Dr. Virginia H. Dale, associate director of the Environmental Sciences Division at the Department of Energy's (DOE) Oak Ridge National Laboratory (ORNL), has been elected member-at-large of the Governing Board of the Ecological Society of America.

In this position, Dale will serve on the Ecological Society of America's Executive Committee at governing board meetings.

The Ecological Society of America was founded in 1915 to unify the sciences of ecology, stimulate research in all aspects of the discipline, encourage communication among ecologists and promote the responsible application of ecological data and principles to the solution of environmental problems. The society has more than 7,000 members worldwide.
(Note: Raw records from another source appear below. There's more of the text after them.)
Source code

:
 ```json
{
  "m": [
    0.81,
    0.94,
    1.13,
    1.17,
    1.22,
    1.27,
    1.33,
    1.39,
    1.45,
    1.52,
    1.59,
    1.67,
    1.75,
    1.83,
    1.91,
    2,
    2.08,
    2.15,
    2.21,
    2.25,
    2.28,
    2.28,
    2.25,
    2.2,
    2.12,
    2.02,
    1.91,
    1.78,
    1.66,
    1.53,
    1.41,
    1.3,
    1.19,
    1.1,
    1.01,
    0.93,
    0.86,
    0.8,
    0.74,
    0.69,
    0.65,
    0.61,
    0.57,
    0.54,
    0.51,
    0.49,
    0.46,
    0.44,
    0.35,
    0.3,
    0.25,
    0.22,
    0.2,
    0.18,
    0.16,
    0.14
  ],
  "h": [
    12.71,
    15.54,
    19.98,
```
Dale first joined the ORNL staff for a short while as a research assistant in the Environmental Sciences Division in 1975. She returned in 1984 as a research scientist in the Environmental Sciences Division. She received a 1989 Performance Improvement Process Award and a 1991 Technical Achievement Award from Martin Marietta (now Lockheed Martin) Energy Systems.

Before joining ORNL, Dale worked as a research associate in the College of Forest Resources and the Department of Botany at the University of Washington and in the Forest Research Laboratory at Oregon State University.

She worked as a research assistant in the Department of Botany at the University of Washington and in the Center for Quantitative Science in Forestry and Fisheries at the University of Washington.

Dale was a teaching assistant at the University of Washington and the University of Tennessee; an instructor at the University of Puget Sound; and an assistant professor in the Department of Biology at Pacific Lutheran University.

She is a member of the American Association for the Advancement of Science, American Women in Science, the Ecological Society of America, the International Association for Landscape Ecology and Sigma Xi.

Dale has served on many scientific boards and committees, including the Environmental Protection Agency's Scientific Advisory Board Ecological Processes and Effects Committee and its Resources Strategies Committee, the National Science Foundation Panel for Human Dimensions of Global Change and the National Research Council Review Team for Brazilian Institutions.

Dale's work has appeared in more than 80 publications and she has been awarded two International Technical Communications Competition Awards for a Scholarly/Professional Article and two Technical Publication Awards from the East Tennessee Chapter of the Society of Technical Communication, in 1991 and 1992.

She earned a bachelor's degree (with honors) in mathematics and a master's degree in mathematics with a minor in ecology from the University of Tennessee, and a doctorate in mathematical ecology (an individualized program) from the University of Washington, Seattle.

She received a Puget Sound Mycological Society Student Fellowship in 1979, a Northwest Science Association Student Award in 1979, and a Ford Fellowship in 1976 and 1977.

Dale lives in Oak Ridge with her husband, Charlie, and their three children.

ORNL, one of DOE's multiprogram national research and development facilities, is managed by Lockheed Martin Energy Systems, which also manages the Oak Ridge K-25 Site and the Oak Ridge Y-12 Plant.